The mental approach is called ‘unconditional positive regard’. This means the suspension of judgement and ego is needed in order to pay full attention to the other person. Let them tell their story without interrupting or being defensive. As they talk, you need to communicate your understanding. Genuine responses that keep them talking.
2. Everyone wants to be valued and included.
Start with the intention that the patient has something to offer. They have values, wants, and concerns that are valid to them. They are an expert on their own body and careful listening will reveal valuable diagnostic information and their outcome. It is incumbent on the interviewer to ask good questions, be curious, and follow up appropriately. The patients desired outcome is an essential determination.
3. Everyone wants to be engaging in something worthwhile and meaningful.
Once a patient knows that they are understood, that the outcome they desire is the goal of treatment, and that they will be supported in the effort, they follow through. The remaining barriers are money, time, inconvenience, and fear. If they truly believe they are getting what they want, the first three mean much less.
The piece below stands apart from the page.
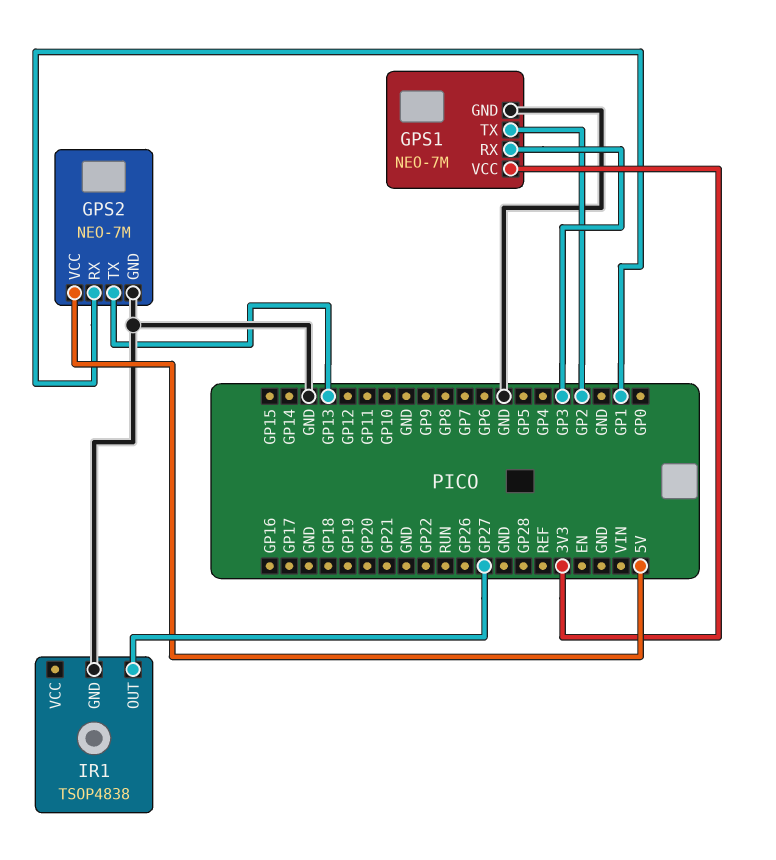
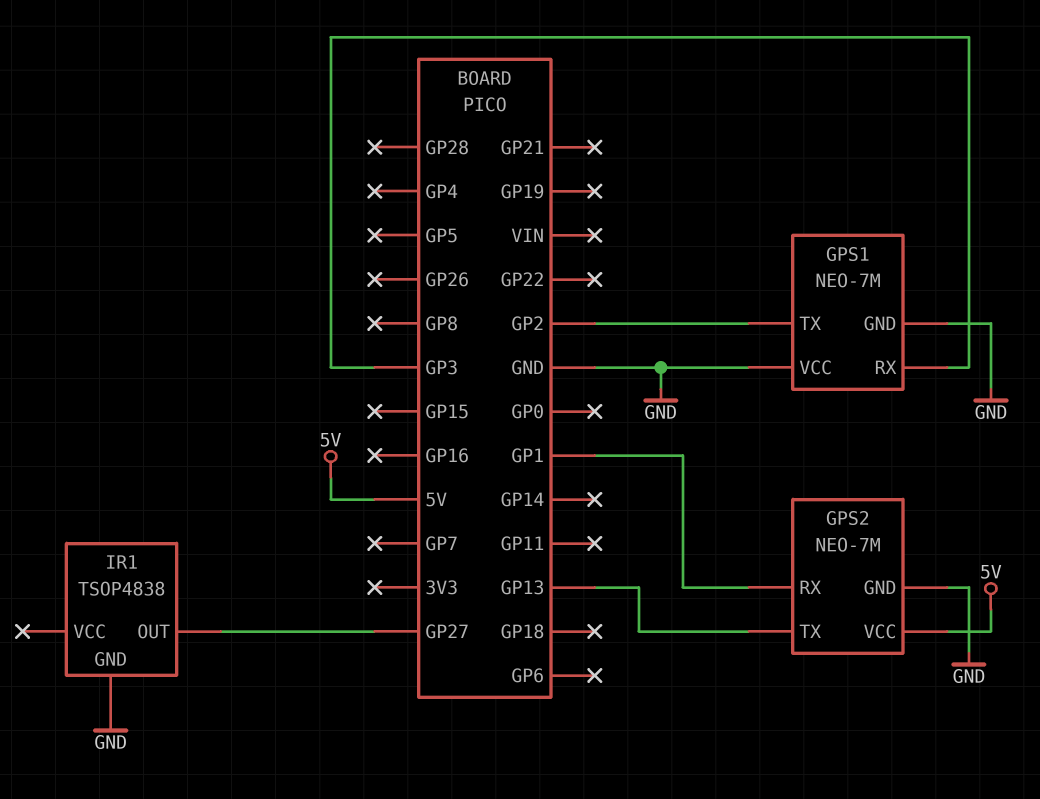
GPS1 pin VCC: 3V3 -> GND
Fear is a separate issue to be dealt with. If trust has been built, it will lessen. Empathy and compassion help sort out a means of dealing with fear. All fear must be validated. The fear is real even if the reason for the fear is obscure. The reason is not relevant. Fear can be very deep seated and may be from a psychological trauma that has been suppressed. If possible, identify the fear or anxiety producing behaviors or objects. If they cannot be eliminated then sedation or anesthesia may be the answer.
Photo by Dave Hutt, www.dmddigitalphoto.com
Anesthesiologists must develop a thorough history for every patient that is to have anesthesia. I do one for each patient I see. I talk to patients and listen. I hear about fears, surgeries, allergies, medications, diagnoses, treatments, and symptoms. They usually have had appropriate treatment. Sometimes patients have conditions that are treatable but have not been treated. Sometimes they are treated too much or in conflicting ways. Sometimes there is a lack of coordination between healthcare providers. Sometimes the patient has a condition and they choose not to treat. If it does not interfere with treatment that I provide, it isn’t relevant. It does make me curious. Why did they make that choice? They may have made a well reasoned decision. Could it be fear, poor communication, or a misunderstanding? Perhaps.
Listen Carefully and Be Curious
Almost exactly a year ago, a friend died due to lack of communication between his doctors over a period of years. Reviewing all the medical records, I can understand what happened. It seemed that his complaints were not taken seriously. They didn’t make the diagnosis in spite of symptoms. He, unfortunately, was not given a choice.
I would recommend to anyone, if your medical problems are not resolving as expected, be proactive.
If you are unhappy with your treatment, do something about it.
I would recommend to any healthcare provider to be curious, ask questions, and listen carefully.